I stumpled on a problem that the Azure backups were not going thru correctly and this was because the Azure Recovery services could not get proper contact with the Azure agent on the virtual machine. The Virtual machine in this case is a Oracle Linux deployed from the Azure gallery.
Investigate
SSH to the machine and make sure you got an account with sudo permissions.
First of, checked if the waagent was running
sudo systemctl status waagent
In my case, it was not running. Next step was to consult the logs that is located in /var/log/waagent.log. For now, this was empty and the old logs were compress .gz files. To unpack the compressed files
gunzip waagent.log-20180201.gz
After some searching around. The general tip was to update to latest version. To check current version, waagent has a switch for it. I also include the yum version that is the on the offical MS documentation sie
waagent -version
sudo yum list WALinuxAgent
My version was a low 2.0 version. So to check for updates, issue another yum command.
sudo yum check-update waagent
This will tell you if there is updates to your package.
Updating
To run the update, you issue yet another yum command
sudo yum install WALinuxAgent
This will update your waagent to latest version. This does not require a reboot.
Verifying
After we are done, we need to verify that the agent is running
sudo systemctl status waagent
In my case, it was running, but I got the following message
Warning: waagent.service changed on disk. Run 'systemctl daemon-reload' to reload units.

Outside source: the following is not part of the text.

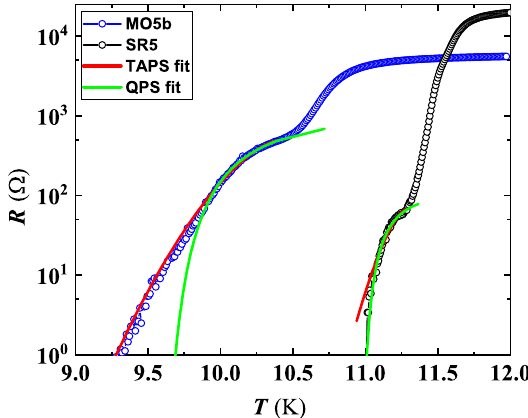
Figure 9. Temperature dependence of resistance for two 5 nm thick NbN films. Both curves showed tailing-like features below about 10.5 and a 11.5 K for MO5b and SR5, respectively. Branches of the ρ ( T ) curves exhibiting the transition at the lower T range were fitted by using LAMH theory, Equation (6) (red lines), and by Equation (9) (green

To quote a excellent stackexchange answer,
taking changed configurations from filesystem and regenerating dependency trees
What does “systemctl daemon-reload” do?
So proceeding, we need to wrap up and issue the daemon reload command to reload defination files.
sudo systemctl daemon-reload
Running the
sudo systemctl status waagent
will now not generate any errors – and the backups are running yet again.